A week after the London club ousted vice chairman and 14.4 percent shareholder David Dein, apparently for being in cahoots with Kroenke, the Colorado Rapids soccer team and Denver Nuggets basketball team owner was reportedly increasing his own 12.2 percent stake.
If Dein really has (if only temporarily) ended his 23-year association with the club to throw in his lot with Kroenke, their combined share is nearly 27 percent, only 2 percent short of the point that London Stock Exchange rules would require a formal takeover bid.
In the last year, Malcom Glazer has bought control of Manchester United, Randy Lerner has scooped up Aston Villa, and Thomas Hicks and George Gillett have taken over Liverpool.
The main stumbling block for Kroenke – known as Silent Stanley because the media struggles to get comment from him – following the other American sporting businessmen down the English Premiership gold trail is that Arsenal chairman Dennis Hill-Wood, diamond dealer Danny Fiszman and Lady Nina Bracewell-Smith, who own about 46 percent of the club, are determined to maintain control.
Arsenal, which has won three English Premier titles and four FA Cups in the last 10 years (including "the double" in 1998), has just moved into its new Emirates Stadium, but it’s struggling to compete for new players against such cash-rich clubs as Russian billionaire Roman Abramovich’s Chelsea, Manchester United and Liverpool.
The U.K. media has focused on how boardroom unrest and the possibility of a takeover affects the position of team manager Arsene Wenger, a close friend of Dein.
But the successful Frenchman is remaining unusually quiet and only saying that he also has a good relationship with the rest of the board.
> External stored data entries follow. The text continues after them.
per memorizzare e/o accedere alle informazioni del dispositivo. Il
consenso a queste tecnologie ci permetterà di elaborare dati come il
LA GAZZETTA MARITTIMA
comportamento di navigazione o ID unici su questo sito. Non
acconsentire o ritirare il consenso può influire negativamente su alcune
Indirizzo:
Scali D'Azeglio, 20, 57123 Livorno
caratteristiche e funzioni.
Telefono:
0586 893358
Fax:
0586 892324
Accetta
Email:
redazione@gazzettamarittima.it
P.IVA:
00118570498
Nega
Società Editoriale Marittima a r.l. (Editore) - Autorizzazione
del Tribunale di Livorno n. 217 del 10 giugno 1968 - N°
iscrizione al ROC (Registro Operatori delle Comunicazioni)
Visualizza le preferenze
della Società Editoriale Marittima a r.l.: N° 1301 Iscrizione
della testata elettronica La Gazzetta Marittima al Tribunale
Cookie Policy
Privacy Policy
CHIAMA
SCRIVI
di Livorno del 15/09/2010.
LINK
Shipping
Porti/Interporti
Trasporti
He’s also under contract until 2008.
"I will have the last laugh," The Sunday Times quoted Dein as saying. The comment has prompted the rest of the media to speculate that Kroenke may be making overtures to the smaller, mainly private investors who control the remaining 26 percent of the club.
Hill-Wood, Fiszman and Lady Bracewell-Smith are believed to be doing the same rounds, only needing 5 percent of the small investors’ stock to increase their share to a controlling 51 percent.